Glucose Insensitivity and Amino-acid Hypersensitivity of Insulin Release in Rats with Non-insulin-dependent Diabetes: A Study with the Perfused Pancreas

Abstract
Non-insulin-dependent diabetes (NIDDM) was obtained in adult rats following a neonatal streptozotocin injection. Rats with NIDDM exhibited slightly lowered plasma insulin, slightly elevated basal plasma glucose values (<200 mg/dl), anancreatic insulin stores (50% of the controls). Insulin secretion was studied in this model using the isolated perfused pancreas technique. Insulin response to glucose stimulation over the range 5.5–22 mM was lacking, thus indicating complete loss of B-cell sensitivity to glucose. Even in presence of theophylline, the B-cells remained insensitive to glucose.
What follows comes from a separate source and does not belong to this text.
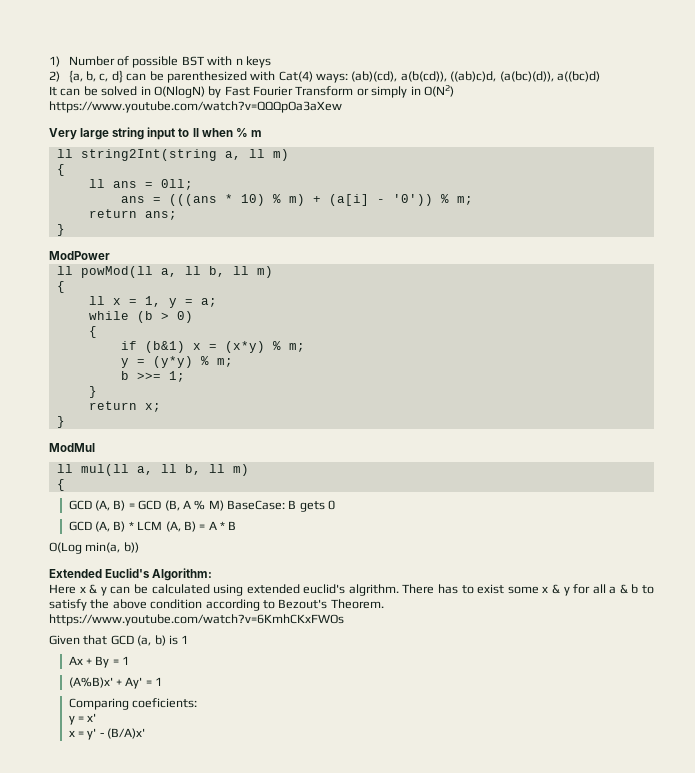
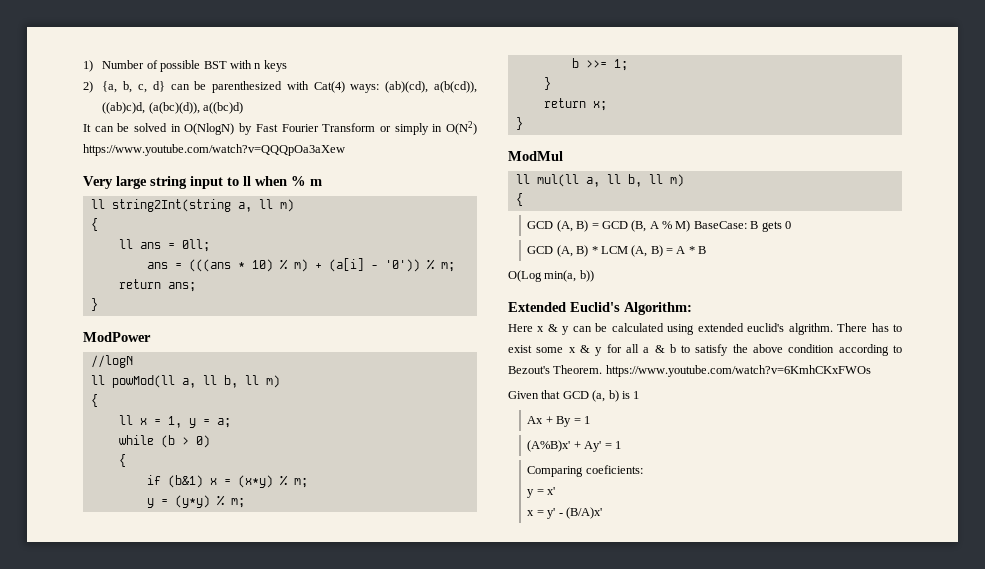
(110, 255) none -> [90,355,133,368] // //logN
In contrast, glyceraldehyde elicited an insulin release as important as that obtained in the control pancreata. This could possibly suggest that the Bcell dysfunction in rats with NIDDM involves a block in glucose metabolism in the early steps of glycolysis prior to the triose-phosphate. Mannose stimulated insulin secretion less in the diabetics than in the controls. The insulin secretion obtained in response to isoproterenol indicated that the ability of the adenylcyclase to generate cAMP in the B-cells of the diabetics was not decreased. The insulinotropic actions of acetylcholine and tolbutamide were normal and increased, respectively, as compared with the controls. In the absence of glucose, the B-cells of the diabetics were unexpectedly hypersensitive to arginine and leucine. The α-ketoisocaproate effect in the diabetics was not significantly different from that obtained in the controls. The possibility that enhancement of insulin response to leucine in the diabetics might be related to a more active conversion of leucine to ketoisocaproate along the first steps of intraislet leucine metabolism is proposed.